Page-level text extractions:
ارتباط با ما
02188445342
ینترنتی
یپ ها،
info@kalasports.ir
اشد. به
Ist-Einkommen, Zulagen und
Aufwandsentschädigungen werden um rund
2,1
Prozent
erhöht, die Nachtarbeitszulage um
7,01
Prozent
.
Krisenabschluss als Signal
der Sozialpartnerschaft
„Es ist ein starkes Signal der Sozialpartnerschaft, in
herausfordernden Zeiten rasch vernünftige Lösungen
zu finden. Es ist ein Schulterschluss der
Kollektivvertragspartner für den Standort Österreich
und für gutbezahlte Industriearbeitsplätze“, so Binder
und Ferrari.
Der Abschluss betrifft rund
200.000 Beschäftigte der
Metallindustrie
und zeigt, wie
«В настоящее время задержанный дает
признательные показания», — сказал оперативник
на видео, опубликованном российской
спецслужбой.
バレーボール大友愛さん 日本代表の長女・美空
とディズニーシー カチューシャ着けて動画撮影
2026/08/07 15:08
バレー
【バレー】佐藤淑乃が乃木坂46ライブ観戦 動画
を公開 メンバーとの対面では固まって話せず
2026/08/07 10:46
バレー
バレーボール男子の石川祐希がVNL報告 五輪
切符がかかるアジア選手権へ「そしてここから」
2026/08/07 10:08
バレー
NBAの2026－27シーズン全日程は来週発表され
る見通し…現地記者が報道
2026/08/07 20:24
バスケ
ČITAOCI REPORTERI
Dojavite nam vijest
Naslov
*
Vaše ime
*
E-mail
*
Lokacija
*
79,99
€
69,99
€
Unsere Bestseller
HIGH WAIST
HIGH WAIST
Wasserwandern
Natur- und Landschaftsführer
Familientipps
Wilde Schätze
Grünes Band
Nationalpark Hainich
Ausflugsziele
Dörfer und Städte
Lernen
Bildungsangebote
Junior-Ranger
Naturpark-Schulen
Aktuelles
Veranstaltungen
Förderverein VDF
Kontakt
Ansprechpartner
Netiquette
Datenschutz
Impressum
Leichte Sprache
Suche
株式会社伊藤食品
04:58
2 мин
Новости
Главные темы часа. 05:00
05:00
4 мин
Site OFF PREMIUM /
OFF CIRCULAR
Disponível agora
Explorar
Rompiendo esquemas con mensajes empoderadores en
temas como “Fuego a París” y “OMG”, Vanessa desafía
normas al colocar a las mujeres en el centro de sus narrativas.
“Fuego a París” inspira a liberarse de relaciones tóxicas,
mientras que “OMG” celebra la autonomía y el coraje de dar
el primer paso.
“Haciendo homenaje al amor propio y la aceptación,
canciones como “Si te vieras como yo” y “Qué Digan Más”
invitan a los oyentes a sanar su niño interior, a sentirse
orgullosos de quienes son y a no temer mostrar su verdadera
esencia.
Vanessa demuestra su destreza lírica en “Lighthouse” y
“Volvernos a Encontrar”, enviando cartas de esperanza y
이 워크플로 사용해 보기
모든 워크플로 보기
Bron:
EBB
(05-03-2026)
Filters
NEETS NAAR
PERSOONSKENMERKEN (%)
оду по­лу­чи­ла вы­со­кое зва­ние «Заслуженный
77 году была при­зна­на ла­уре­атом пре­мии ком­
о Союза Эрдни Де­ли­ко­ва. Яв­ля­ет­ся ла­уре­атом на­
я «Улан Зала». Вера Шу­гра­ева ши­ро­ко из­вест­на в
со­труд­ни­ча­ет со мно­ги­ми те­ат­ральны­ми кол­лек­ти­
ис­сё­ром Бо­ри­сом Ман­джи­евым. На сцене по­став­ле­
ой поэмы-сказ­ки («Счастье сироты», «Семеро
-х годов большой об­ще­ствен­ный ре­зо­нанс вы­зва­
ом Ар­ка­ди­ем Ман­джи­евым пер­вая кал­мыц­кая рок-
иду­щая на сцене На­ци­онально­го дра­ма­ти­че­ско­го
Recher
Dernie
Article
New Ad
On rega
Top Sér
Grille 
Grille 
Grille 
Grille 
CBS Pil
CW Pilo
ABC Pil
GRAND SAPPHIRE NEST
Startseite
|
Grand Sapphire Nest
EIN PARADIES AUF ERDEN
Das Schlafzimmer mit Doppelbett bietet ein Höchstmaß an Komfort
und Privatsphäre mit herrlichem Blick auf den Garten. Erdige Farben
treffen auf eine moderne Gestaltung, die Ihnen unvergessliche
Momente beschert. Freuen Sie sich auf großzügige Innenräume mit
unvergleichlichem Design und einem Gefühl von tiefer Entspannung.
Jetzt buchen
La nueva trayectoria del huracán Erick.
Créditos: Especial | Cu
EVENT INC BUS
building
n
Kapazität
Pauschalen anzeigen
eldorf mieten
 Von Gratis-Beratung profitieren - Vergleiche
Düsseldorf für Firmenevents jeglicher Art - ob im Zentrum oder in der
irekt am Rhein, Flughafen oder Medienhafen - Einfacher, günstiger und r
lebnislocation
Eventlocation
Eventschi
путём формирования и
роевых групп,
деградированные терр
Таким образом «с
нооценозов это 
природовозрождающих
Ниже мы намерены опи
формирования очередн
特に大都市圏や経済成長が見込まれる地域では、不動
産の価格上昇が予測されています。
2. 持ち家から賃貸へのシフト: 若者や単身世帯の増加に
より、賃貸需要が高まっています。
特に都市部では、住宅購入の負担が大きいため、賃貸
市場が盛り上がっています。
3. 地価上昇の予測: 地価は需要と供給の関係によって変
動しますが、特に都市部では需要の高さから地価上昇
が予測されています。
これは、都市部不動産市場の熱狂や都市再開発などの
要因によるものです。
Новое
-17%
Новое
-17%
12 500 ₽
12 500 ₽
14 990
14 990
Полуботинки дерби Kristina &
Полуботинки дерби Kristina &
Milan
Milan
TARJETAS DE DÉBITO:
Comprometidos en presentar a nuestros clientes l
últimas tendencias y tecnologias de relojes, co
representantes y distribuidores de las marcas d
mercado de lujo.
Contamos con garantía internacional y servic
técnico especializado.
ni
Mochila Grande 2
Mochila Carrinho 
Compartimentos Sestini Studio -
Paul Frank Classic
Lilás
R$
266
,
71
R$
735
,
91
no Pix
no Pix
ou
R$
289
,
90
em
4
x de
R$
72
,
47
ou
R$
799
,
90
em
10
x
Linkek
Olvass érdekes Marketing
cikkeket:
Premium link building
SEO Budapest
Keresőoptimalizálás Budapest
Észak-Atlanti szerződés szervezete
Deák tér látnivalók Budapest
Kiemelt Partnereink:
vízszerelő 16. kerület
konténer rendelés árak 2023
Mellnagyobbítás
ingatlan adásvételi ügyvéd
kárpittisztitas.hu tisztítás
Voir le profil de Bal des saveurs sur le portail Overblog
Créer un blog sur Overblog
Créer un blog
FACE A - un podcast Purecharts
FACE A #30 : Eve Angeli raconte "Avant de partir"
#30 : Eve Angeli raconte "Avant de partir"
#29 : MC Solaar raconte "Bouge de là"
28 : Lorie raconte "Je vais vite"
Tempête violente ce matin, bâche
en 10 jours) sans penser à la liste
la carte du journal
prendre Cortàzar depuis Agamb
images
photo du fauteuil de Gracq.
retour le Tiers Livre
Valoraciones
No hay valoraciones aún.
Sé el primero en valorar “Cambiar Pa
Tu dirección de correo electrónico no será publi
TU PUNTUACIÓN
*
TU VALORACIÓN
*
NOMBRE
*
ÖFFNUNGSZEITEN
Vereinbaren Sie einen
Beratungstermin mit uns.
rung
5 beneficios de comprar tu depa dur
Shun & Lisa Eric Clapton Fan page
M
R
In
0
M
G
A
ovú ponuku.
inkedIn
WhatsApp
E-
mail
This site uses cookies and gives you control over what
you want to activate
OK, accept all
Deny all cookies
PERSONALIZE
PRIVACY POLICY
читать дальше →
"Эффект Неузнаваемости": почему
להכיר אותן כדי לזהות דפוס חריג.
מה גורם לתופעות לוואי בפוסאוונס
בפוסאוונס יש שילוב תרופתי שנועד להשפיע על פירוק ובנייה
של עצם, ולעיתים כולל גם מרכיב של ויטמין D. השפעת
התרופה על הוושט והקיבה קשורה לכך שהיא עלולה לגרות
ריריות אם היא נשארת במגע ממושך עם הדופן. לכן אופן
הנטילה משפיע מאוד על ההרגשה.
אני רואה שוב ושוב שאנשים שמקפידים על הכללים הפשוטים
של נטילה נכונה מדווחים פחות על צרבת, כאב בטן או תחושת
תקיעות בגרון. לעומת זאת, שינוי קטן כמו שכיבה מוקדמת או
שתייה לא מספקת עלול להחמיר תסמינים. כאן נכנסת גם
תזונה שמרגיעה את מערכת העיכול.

Assignment: Say how many lines in the records contain the string "raconte". No other text is needed.

Exercise solution: 4